═══ Текст для разбора

I. Первые шаги на пути литературы и первые стихи

В середине 90-х годов, когда вышел его сборник «Под северным небом», Бальмонт пел на мотивы обычные: унылость, романтическая скорбь, жалобы на убожество жизни. Так пели многие в те времена поэты. Читатели и поклонники Гаршина и Надсона воспринимали и от Бальмонта то самое, к чему привыкли. Даже эпиграф, взятый из тоскующего эпигона немецких романтиков Ленау: «Никогда не предстало передо мной в жизни божественное без сопутствия грусти» – отвечал тогдашним запросам. В стихотворении «Нить Ариадны» только по порывистому триметру узнаешь настоящего Бальмонта:

Меж прошлым и будущим нить

Я тку неустанной, проворной рукою:

Хочу для грядущих столетий покорно и честно служить

Борьбой, и трудом, и тоскою, —

Тоскою о том, чего нет,

Что дремлет пока, как цветок под водою,

О том, что когда-то проснется чрез многие тысячи лет,

Чтоб вспыхнуть падучей звездою.

Есть много несказанных слов

И много созданий, не созданных ныне, —

Их столько же, сколько песчинок среди бесконечных песков

В немой аравийской пустыне.

Гражданские чувства, служение прогрессу, жертва собою, мечтательность и разочарование – все это вылилось в стихотворении «Болото». Поэт восклицает:

О нищенская жизнь, без бурь, без ощущений,

Холодный полумрак, без звуков и огня!

══════

• Задания для выполнения:
1) Согласно фрагменту о Бальмонте, в каком стихотворении вылились гражданские чувства, служение прогрессу, жертва собою, мечтательность и разочарование?
2) Воспроизведите без изменений часть фрагмента о Бальмонте, которая начинается со слов «Что дремлет пока, как» и заканчивается словами «немой аравийской пустыне.».
Приведенные далее строки никак не связаны с фрагментом о Бальмонте.

═══ Записанные данные

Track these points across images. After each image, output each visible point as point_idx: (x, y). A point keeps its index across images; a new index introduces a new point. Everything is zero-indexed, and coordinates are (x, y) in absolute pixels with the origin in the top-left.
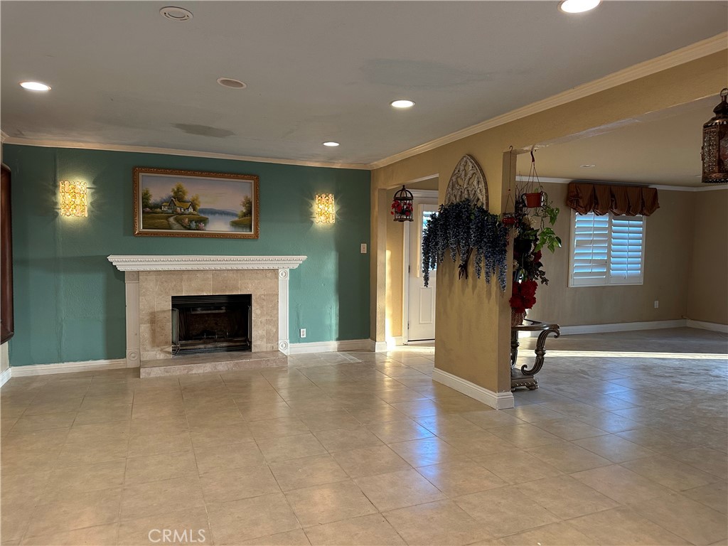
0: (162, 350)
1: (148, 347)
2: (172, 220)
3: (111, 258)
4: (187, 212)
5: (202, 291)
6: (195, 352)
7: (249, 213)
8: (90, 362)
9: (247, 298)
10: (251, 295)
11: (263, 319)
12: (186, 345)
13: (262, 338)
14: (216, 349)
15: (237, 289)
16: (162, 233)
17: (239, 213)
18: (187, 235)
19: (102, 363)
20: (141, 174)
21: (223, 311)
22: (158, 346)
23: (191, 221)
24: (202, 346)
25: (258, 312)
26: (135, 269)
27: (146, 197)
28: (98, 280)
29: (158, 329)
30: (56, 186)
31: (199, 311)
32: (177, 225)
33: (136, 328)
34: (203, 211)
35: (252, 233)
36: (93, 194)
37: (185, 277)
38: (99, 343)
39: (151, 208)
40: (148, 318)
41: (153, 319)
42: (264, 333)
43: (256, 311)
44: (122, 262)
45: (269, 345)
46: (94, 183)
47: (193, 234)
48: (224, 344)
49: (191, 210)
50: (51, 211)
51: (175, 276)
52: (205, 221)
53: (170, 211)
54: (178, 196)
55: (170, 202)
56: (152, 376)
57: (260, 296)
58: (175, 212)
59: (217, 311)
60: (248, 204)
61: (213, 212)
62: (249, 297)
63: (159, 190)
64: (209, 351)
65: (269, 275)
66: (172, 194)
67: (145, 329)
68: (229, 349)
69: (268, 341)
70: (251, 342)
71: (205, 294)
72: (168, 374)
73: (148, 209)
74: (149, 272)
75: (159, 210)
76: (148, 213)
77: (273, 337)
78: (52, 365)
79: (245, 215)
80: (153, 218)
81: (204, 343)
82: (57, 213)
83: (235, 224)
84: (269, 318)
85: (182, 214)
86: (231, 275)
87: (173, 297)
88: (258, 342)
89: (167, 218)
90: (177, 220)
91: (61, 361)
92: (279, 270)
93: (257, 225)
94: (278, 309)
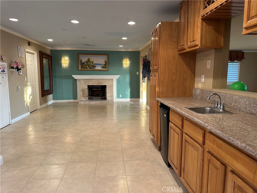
0: (85, 98)
1: (82, 97)
2: (87, 66)
3: (73, 76)
4: (91, 64)
5: (94, 84)
6: (93, 99)
7: (106, 64)
8: (70, 100)
9: (105, 87)
11: (109, 92)
12: (91, 97)
13: (109, 96)
14: (98, 99)
15: (103, 84)
16: (85, 70)
17: (103, 64)
18: (91, 70)
19: (72, 100)
20: (80, 55)
21: (100, 89)
22: (84, 97)
23: (92, 67)
24: (95, 98)
26: (78, 78)
27: (81, 61)
28: (71, 81)
29: (84, 93)
30: (61, 59)
31: (94, 89)
32: (89, 68)
33: (79, 93)
34: (95, 64)
35: (107, 69)
36: (69, 60)
37: (90, 80)
38: (71, 96)
39: (82, 63)
40: (82, 90)
41: (83, 91)
43: (108, 90)
44: (75, 77)
45: (111, 98)
46: (69, 58)
47: (92, 70)
48: (100, 98)
49: (92, 64)
50: (60, 64)
51: (88, 80)
52: (95, 66)
54: (89, 60)
55: (87, 62)
56: (81, 103)
57: (108, 86)
58: (88, 65)
59: (99, 89)
60: (106, 62)
61: (97, 64)
62: (106, 86)
63: (84, 59)
64: (97, 99)
65: (111, 80)
66: (87, 60)
67: (81, 93)
68: (101, 99)
69: (111, 97)
70: (106, 97)
71: (95, 85)
72: (85, 103)
73: (82, 64)
74: (82, 79)
75: (84, 64)
76: (82, 65)
77: (112, 96)
78: (61, 100)
79: (105, 65)
80: (83, 66)
81: (95, 97)
82: (62, 65)
83: (102, 67)
84: (111, 91)
85: (90, 65)
86: (101, 80)
87: (88, 85)
88: (108, 98)
89: (86, 66)
90: (88, 66)
91: (63, 99)
92: (114, 79)
93: (108, 67)
94: (113, 89)
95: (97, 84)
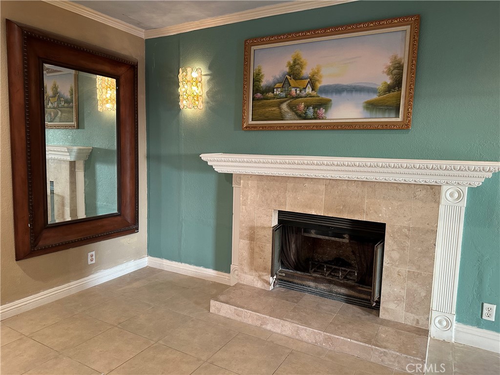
1: (246, 269)
2: (284, 106)
3: (204, 157)
4: (304, 93)
5: (310, 208)
7: (397, 84)
8: (201, 268)
9: (377, 230)
10: (384, 224)
13: (398, 299)
14: (329, 295)
15: (361, 211)
16: (272, 126)
17: (380, 86)
18: (300, 128)
19: (211, 273)
20: (253, 48)
21: (346, 241)
22: (256, 270)
23: (307, 107)
24: (312, 284)
25: (396, 255)
27: (257, 79)
29: (257, 250)
31: (313, 234)
32: (290, 114)
33: (239, 246)
34: (326, 90)
35: (400, 118)
37: (290, 185)
38: (209, 252)
39: (262, 93)
40: (247, 232)
41: (252, 236)
42: (404, 293)
43: (393, 253)
44: (219, 162)
45: (412, 316)
47: (308, 125)
48: (343, 290)
49: (309, 90)
51: (278, 184)
52: (325, 104)
53: (283, 94)
54: (294, 72)
55: (284, 82)
57: (400, 229)
58: (289, 96)
59: (337, 239)
60: (397, 70)
61: (339, 90)
62: (382, 226)
65: (421, 194)
66: (287, 70)
67: (244, 246)
68: (350, 300)
69: (409, 308)
71: (314, 213)
73: (259, 95)
74: (251, 176)
75: (270, 95)
76: (259, 99)
77: (423, 304)
78: (174, 262)
79: (389, 89)
80: (264, 106)
83: (371, 106)
84: (414, 269)
85: (298, 97)
87: (280, 212)
88: (392, 306)
89: (279, 105)
90: (291, 107)
91: (180, 261)
92: (444, 188)
93: (408, 105)
94: (433, 258)
95: (327, 210)
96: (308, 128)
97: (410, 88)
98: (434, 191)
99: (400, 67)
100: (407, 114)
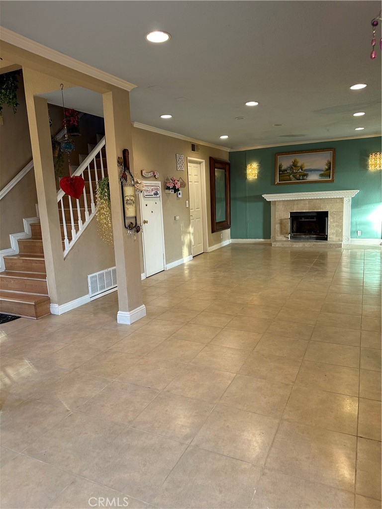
0: (285, 236)
1: (279, 235)
2: (291, 176)
3: (263, 196)
4: (298, 172)
6: (300, 238)
7: (329, 168)
8: (257, 239)
9: (325, 214)
10: (328, 212)
11: (334, 224)
12: (297, 235)
13: (333, 234)
14: (310, 238)
15: (321, 208)
16: (287, 183)
17: (324, 169)
18: (298, 183)
19: (262, 240)
20: (278, 156)
21: (315, 220)
22: (283, 234)
23: (300, 176)
24: (303, 236)
25: (332, 220)
26: (273, 200)
27: (280, 167)
28: (260, 205)
29: (283, 227)
30: (246, 167)
31: (303, 220)
32: (294, 179)
33: (275, 227)
34: (306, 170)
35: (331, 179)
36: (259, 168)
37: (295, 203)
38: (261, 233)
39: (282, 172)
40: (279, 221)
41: (281, 222)
42: (335, 231)
44: (268, 197)
45: (337, 238)
46: (259, 163)
48: (315, 236)
49: (300, 170)
50: (244, 175)
51: (290, 203)
52: (306, 175)
53: (291, 172)
54: (295, 165)
55: (291, 168)
56: (277, 246)
57: (333, 212)
58: (293, 172)
59: (312, 220)
60: (329, 164)
61: (311, 170)
62: (327, 213)
63: (286, 163)
64: (308, 239)
65: (338, 201)
66: (292, 164)
67: (278, 227)
68: (317, 239)
69: (337, 236)
70: (327, 236)
71: (304, 211)
74: (280, 201)
75: (286, 172)
76: (281, 174)
77: (340, 234)
78: (244, 239)
79: (327, 170)
80: (283, 176)
81: (305, 235)
82: (246, 178)
83: (321, 175)
84: (338, 224)
85: (296, 173)
86: (318, 201)
87: (291, 213)
88: (331, 236)
89: (289, 176)
90: (293, 176)
91: (247, 238)
92: (344, 199)
93: (333, 175)
94: (342, 219)
95: (309, 209)
96: (301, 183)
97: (333, 170)
98: (342, 199)
99: (330, 163)
100: (333, 178)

══════

• Ожидаемые результаты:
1) В стихотворении «Болото».

2)
Что дремлет пока, как цветок под водою,

О том, что когда-то проснется чрез многие тысячи лет,

Чтоб вспыхнуть падучей звездою.

Есть много несказанных слов

И много созданий, не созданных ныне, —

Их столько же, сколько песчинок среди бесконечных песков

В немой аравийской пустыне.